## WHAT THE TASK REQUIRES
Print, in exact form, the lines below from the one containing "efon numaramız 0" through the one containing "mak istiyorsanız, hemen", and omit all others.

## DATASET ENTRIES
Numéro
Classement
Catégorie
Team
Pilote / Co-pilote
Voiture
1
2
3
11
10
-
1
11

* * *

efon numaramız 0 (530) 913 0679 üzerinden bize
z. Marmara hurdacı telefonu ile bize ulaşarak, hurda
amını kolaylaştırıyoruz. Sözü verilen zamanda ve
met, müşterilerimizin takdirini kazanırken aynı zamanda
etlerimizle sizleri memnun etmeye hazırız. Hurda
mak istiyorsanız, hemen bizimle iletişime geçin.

## RESULT
efon numaramız 0 (530) 913 0679 üzerinden bize
z. Marmara hurdacı telefonu ile bize ulaşarak, hurda
amını kolaylaştırıyoruz. Sözü verilen zamanda ve
met, müşterilerimizin takdirini kazanırken aynı zamanda
etlerimizle sizleri memnun etmeye hazırız. Hurda
mak istiyorsanız, hemen bizimle iletişime geçin.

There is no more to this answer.